Le nom "Bolloré" vous inquiète-t-il également ?

Je ne le connais pas personnellement, ce n’est pas son nom qui m’inquiète mais la financiarisation de l’édition. Ce n’est pas un métier qui a besoin de cela. C’est un métier du temps long, c’est très différent d’une certaine façon des médias. Accompagner un livre, cela se fait sur le temps, pas dans une urgence et une immédiateté. Il y a des livres d’actualité qui sont publiés dans l’urgence mais d’une manière générale, que ce soit la littérature, les essais, c’est un métier de temps long. Et pour cela, il faut des éditeurs qui travaillent dans ce sens-là, des libraires qui ont la capacité de défendre cela sur le temps long. Et c’est aussi une vraie question. Que se passe-t-il si un seul groupe est au titre de la plupart des mouvements vers la librairie et donc a une forme de mainmise sur la librairie toute indépendante qu’elle soit ? Il y a aussi la question des conditions commerciales qui leur sont faites. Car la librairie constitue un stock et doit pouvoir se maintenir, avec les loyers souvent dans des centres urbains où la pression immobilière est forte. Tout cela ne peut se faire que dans cet écosystème cohérent autour de ce qu’est l’édition, le livre, qui n’est pas un produit comme les autres, ni un produit d’hyper rentabilité. Les librairies qui sont des lieux privés sont des lieux d’utilité publique. Ce sont des lieux de partage du sens, de rencontres, d’échanges, de vie.
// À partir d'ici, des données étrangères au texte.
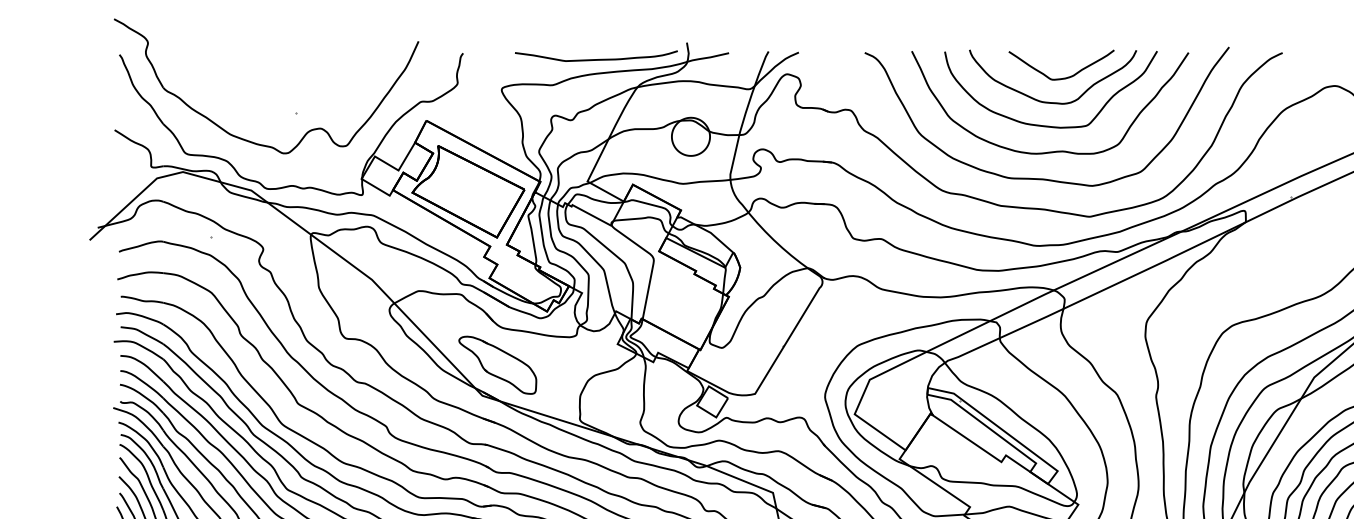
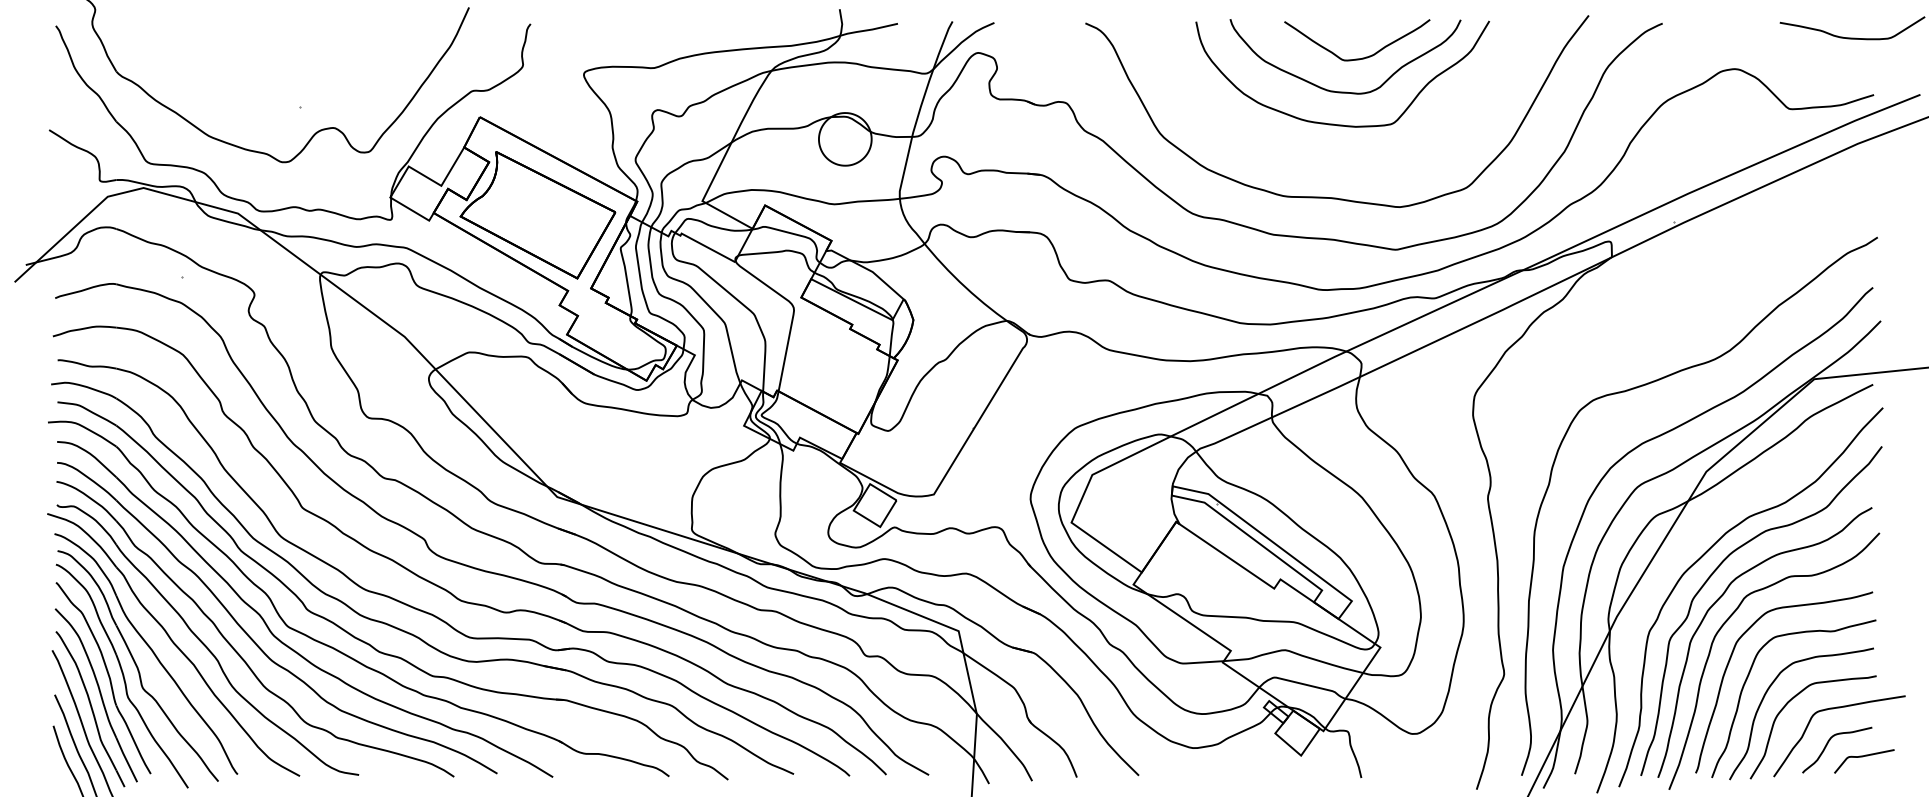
curve: (596, 59) -> (714, 32), removed
curve: (1058, 150) -> (1352, 158), removed
part: (497, 364) -> (578, 454), removed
Les décisions de création se font souvent dans de petites structures. Depuis des années, il y a un nombre important de petites ou moyennes maisons d’éditions, qui se sont constituées et où se trouve une grande partie de l’émergence des nouveaux auteurs. Les auteurs primés ou très reconnus après ont souvent d’abord démarré dans des petites maisons d’édition, c’est là que sont les foyers de la création et ils sont indispensables. Mais face à un tel mastodonte, comment pourront-ils continuer à survivre ?

En France, il y a aussi 16 000 médiathèques. Cela signifie qu’il y a une diversité d’accès aux livres à travers les médiathèques, il faut donc qu’elles soient nourries par une diversité. L’édition aujourd’hui, c’est certes quelques grandes structures et groupes mais aussi, rien qu’au Syndicat national de l’édition, plus de 700 éditeurs inscrits. Ce qui est à l’image de cette diversité qui doit être maintenue, sinon c’est la pensée unique.